◆ **What you need to do**
Filter the data for lines with the word "blue" and copy those lines.

◆ **Saved entries**
..............................

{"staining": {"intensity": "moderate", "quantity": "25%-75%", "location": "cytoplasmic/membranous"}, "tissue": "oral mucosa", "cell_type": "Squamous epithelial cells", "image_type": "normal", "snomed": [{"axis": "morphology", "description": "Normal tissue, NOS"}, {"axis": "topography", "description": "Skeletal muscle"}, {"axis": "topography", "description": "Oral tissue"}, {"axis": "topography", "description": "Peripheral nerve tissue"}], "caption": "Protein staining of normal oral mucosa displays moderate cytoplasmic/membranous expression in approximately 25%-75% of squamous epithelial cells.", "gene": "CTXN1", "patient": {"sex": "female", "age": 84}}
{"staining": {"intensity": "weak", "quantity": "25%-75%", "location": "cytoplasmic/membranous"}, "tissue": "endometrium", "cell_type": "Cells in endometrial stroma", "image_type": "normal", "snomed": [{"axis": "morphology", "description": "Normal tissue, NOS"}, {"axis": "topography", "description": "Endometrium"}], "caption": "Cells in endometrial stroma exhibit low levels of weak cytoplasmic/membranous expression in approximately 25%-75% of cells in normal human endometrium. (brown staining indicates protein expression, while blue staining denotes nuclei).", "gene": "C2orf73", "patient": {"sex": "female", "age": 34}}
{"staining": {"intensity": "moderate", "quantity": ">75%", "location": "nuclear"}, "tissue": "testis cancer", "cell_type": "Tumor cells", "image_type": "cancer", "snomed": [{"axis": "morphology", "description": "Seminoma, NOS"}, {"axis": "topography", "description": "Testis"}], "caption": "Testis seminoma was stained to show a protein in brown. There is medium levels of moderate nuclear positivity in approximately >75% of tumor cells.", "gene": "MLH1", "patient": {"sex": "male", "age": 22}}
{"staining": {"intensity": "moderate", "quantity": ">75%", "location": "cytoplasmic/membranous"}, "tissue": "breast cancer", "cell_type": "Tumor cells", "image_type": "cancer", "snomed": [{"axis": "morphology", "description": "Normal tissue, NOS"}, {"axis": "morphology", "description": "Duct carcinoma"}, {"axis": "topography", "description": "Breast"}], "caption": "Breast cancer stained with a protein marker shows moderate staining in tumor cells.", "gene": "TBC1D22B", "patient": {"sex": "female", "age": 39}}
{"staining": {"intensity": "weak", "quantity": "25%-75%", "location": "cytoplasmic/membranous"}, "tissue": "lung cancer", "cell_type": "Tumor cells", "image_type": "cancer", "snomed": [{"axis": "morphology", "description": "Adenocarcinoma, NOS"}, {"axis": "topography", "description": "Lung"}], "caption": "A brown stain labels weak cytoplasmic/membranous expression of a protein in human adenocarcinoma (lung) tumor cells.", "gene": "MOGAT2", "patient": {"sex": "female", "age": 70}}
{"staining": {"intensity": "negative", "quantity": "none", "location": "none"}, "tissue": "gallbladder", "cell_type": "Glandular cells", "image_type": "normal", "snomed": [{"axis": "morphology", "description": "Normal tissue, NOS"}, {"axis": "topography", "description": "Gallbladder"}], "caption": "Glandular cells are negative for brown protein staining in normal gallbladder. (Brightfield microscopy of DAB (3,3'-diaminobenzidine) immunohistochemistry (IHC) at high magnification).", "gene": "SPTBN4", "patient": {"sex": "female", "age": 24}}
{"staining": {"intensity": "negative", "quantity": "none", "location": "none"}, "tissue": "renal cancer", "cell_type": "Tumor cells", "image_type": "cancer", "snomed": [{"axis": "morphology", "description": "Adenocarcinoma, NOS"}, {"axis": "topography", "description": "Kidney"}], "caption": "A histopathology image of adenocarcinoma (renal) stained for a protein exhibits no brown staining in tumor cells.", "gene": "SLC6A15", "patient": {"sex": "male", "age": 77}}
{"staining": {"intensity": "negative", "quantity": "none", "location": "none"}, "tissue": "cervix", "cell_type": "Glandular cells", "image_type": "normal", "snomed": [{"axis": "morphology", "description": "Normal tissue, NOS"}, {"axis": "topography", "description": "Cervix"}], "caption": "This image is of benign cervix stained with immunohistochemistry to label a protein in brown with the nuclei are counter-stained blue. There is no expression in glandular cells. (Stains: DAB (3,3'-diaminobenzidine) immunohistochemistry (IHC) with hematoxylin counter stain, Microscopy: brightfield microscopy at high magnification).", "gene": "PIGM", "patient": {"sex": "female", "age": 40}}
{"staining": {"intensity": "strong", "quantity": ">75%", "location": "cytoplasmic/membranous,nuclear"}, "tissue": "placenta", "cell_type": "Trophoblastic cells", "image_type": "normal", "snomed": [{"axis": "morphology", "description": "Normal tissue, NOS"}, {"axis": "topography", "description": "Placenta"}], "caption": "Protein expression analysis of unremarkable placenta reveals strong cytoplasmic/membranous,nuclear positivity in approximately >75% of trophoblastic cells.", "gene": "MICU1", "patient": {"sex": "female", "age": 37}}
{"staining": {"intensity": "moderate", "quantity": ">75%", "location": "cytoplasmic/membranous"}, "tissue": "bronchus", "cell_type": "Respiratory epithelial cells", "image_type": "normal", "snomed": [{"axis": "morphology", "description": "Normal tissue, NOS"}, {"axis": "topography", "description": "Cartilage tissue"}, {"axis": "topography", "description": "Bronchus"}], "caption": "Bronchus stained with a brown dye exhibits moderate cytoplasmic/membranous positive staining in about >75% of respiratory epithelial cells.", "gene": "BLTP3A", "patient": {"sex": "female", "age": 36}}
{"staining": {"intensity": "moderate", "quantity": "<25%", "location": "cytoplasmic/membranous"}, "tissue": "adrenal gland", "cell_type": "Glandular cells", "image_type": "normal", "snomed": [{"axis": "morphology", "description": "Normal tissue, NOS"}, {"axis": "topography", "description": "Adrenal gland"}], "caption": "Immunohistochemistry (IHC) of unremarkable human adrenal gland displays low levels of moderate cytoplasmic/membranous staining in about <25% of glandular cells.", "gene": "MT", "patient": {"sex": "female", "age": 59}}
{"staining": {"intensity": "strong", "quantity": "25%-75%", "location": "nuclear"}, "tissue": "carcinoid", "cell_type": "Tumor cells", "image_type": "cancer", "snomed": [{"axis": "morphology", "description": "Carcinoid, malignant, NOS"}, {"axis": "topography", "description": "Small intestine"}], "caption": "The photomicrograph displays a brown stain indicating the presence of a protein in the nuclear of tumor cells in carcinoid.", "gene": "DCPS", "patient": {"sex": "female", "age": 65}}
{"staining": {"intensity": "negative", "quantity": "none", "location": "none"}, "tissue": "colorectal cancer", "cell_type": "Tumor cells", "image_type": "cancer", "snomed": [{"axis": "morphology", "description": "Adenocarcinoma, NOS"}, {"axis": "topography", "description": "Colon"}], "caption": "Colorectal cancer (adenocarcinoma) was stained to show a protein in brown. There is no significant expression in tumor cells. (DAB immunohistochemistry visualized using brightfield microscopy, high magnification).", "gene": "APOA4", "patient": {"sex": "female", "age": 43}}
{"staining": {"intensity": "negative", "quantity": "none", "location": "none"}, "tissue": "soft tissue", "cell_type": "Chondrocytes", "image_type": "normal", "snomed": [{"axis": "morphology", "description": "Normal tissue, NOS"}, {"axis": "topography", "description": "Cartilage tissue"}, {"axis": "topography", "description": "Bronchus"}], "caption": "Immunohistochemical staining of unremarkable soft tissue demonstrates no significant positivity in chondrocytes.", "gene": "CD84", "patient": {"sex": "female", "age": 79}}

..............................

◆ **Reply**
{"staining": {"intensity": "weak", "quantity": "25%-75%", "location": "cytoplasmic/membranous"}, "tissue": "endometrium", "cell_type": "Cells in endometrial stroma", "image_type": "normal", "snomed": [{"axis": "morphology", "description": "Normal tissue, NOS"}, {"axis": "topography", "description": "Endometrium"}], "caption": "Cells in endometrial stroma exhibit low levels of weak cytoplasmic/membranous expression in approximately 25%-75% of cells in normal human endometrium. (brown staining indicates protein expression, while blue staining denotes nuclei).", "gene": "C2orf73", "patient": {"sex": "female", "age": 34}}
{"staining": {"intensity": "negative", "quantity": "none", "location": "none"}, "tissue": "cervix", "cell_type": "Glandular cells", "image_type": "normal", "snomed": [{"axis": "morphology", "description": "Normal tissue, NOS"}, {"axis": "topography", "description": "Cervix"}], "caption": "This image is of benign cervix stained with immunohistochemistry to label a protein in brown with the nuclei are counter-stained blue. There is no expression in glandular cells. (Stains: DAB (3,3'-diaminobenzidine) immunohistochemistry (IHC) with hematoxylin counter stain, Microscopy: brightfield microscopy at high magnification).", "gene": "PIGM", "patient": {"sex": "female", "age": 40}}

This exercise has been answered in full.